In this paper a study is described where they record EEG potentials during an auditory AG learning experiment in two Rhesus macaques. The two monkeys were first exposed to sequences consistent with a AG, and then tested on sequences that were consistent, and sequences that were violating. 

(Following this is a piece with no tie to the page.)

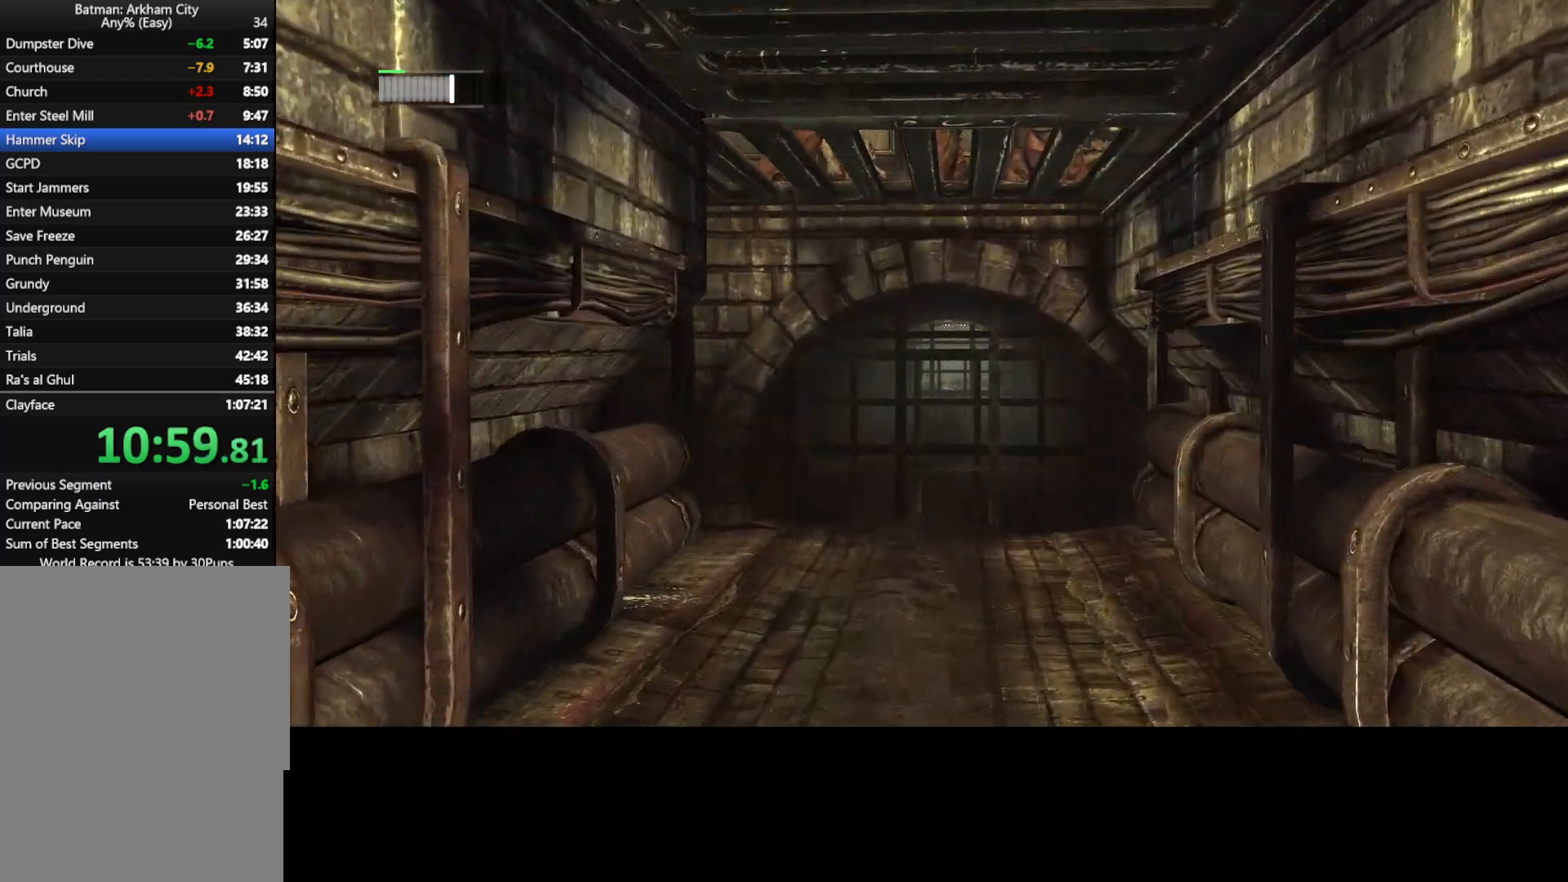
{"keys": ["ctrl", "w"], "mouse": [], "mouse_move": "left", "events": []}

**Results in the study:** 
The study shows that certain ERP components were modulated to a greater extent when there was a when the stimuli contained a violation then when it did not. It is claimed in the paper that this study, as well as a behaviroual study using eye-tracking cannot be explained by simple learning strategies.  
***


### Goal of replicating experiment:
**Quantitative goal:**
The goal here is to first and foremost show that the sequences can be learnd by a simple learning strategy, such as PARSER. A machine-learning approach to model evaluation is taken in this step. 
    The hypothesis is that the average PARSER model will be able to distingush between grammatical and violating strings at a level higher than chance. 

**Qualitative goal**
Another goal for this experiment is to show the relation between the ERPs in the study and where the model makes the choice of the string not being consistent. Showing that the model does react to the predicted violations in the stimuli. 

***

### Translating the experiment procedure in the paper:

**Stimuli:** 
Three string categories (Exposure, violating and consistent). All strings in the exposure and consistent sets were created using the artifcial grammar depicted in the image below. The violating set consisted of strings with illegal transitions. 

**Exposure:** 
Macaques were exposed to the exemplary AG sequences for 30 minutes. Presenting one intem consists of 3 pahses. A 500ms fixation, 2665ms sequence presentation and a > 4500 ms of inter trial interval. This results in a total of 7.6 seconds per trial, here we round this up to 8 seconds. 
Since there is 8 seconds per trial, exposure happens for 30 minutes, that gives us a total of (60/8)*30 = 225 items to train the model on. Every string is randomly selected from the set of exposure strings, string repititions are allowed.

**Evaluation:**
This experiment is looking for ERPs in regard to violating strings, they assume that they are "classified" as consistent in the event that there either a missing or a lowered ERP response. Therefore, in this scenario, a true positive is a string that has been correctly classified as a violating string. 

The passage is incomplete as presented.